Records shown =
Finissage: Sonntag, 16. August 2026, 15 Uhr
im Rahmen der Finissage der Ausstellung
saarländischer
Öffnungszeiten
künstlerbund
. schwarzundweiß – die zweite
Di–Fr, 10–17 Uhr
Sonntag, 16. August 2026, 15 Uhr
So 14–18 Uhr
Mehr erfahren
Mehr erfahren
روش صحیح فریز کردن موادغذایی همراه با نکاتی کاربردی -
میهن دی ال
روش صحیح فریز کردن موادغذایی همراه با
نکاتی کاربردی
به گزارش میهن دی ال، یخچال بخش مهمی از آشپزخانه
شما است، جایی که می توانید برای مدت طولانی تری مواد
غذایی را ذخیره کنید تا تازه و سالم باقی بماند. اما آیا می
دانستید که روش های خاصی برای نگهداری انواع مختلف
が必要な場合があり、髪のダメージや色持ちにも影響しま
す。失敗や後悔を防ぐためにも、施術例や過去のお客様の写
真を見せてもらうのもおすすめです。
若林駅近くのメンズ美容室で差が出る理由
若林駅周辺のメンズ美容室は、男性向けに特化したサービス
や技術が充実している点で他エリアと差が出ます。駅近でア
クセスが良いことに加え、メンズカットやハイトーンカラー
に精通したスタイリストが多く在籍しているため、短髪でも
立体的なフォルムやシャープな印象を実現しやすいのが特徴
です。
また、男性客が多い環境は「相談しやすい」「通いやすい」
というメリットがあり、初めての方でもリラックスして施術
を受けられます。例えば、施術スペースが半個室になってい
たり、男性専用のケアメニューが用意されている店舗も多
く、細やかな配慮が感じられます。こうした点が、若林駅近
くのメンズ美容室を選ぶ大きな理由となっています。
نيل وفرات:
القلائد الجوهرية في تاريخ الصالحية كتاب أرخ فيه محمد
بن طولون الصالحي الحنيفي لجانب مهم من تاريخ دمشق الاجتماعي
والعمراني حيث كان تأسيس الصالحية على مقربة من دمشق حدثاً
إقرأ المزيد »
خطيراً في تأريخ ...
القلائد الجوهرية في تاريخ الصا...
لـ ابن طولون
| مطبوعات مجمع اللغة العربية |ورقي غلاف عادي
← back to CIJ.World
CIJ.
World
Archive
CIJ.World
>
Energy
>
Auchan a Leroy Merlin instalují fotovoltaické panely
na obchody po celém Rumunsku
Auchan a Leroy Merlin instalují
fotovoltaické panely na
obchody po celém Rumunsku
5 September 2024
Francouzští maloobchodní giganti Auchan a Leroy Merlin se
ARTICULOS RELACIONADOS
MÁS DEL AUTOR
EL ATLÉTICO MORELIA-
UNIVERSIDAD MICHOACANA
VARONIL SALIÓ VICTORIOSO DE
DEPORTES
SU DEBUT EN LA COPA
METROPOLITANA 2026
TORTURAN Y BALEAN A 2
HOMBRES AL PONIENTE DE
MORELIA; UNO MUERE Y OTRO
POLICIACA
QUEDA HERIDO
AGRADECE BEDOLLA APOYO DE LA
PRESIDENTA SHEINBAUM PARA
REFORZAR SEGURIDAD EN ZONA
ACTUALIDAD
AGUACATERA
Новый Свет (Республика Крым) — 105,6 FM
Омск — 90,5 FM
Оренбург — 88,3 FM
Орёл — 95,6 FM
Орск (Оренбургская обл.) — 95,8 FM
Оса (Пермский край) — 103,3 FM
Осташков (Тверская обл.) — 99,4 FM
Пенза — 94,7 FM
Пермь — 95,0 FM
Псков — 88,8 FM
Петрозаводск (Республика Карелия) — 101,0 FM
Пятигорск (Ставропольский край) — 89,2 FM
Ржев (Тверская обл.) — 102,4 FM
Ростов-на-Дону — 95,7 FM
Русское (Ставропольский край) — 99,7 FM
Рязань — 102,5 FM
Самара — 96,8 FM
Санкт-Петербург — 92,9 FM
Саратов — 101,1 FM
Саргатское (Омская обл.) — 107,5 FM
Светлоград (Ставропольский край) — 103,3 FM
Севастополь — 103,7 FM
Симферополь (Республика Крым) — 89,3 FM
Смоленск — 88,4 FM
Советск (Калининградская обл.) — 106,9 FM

Written task =
Select the lines from the entries that include the word "تاريخ".

Exercise answer =
القلائد الجوهرية في تاريخ الصالحية كتاب أرخ فيه محمد
بن طولون الصالحي الحنيفي لجانب مهم من تاريخ دمشق الاجتماعي
القلائد الجوهرية في تاريخ الصا...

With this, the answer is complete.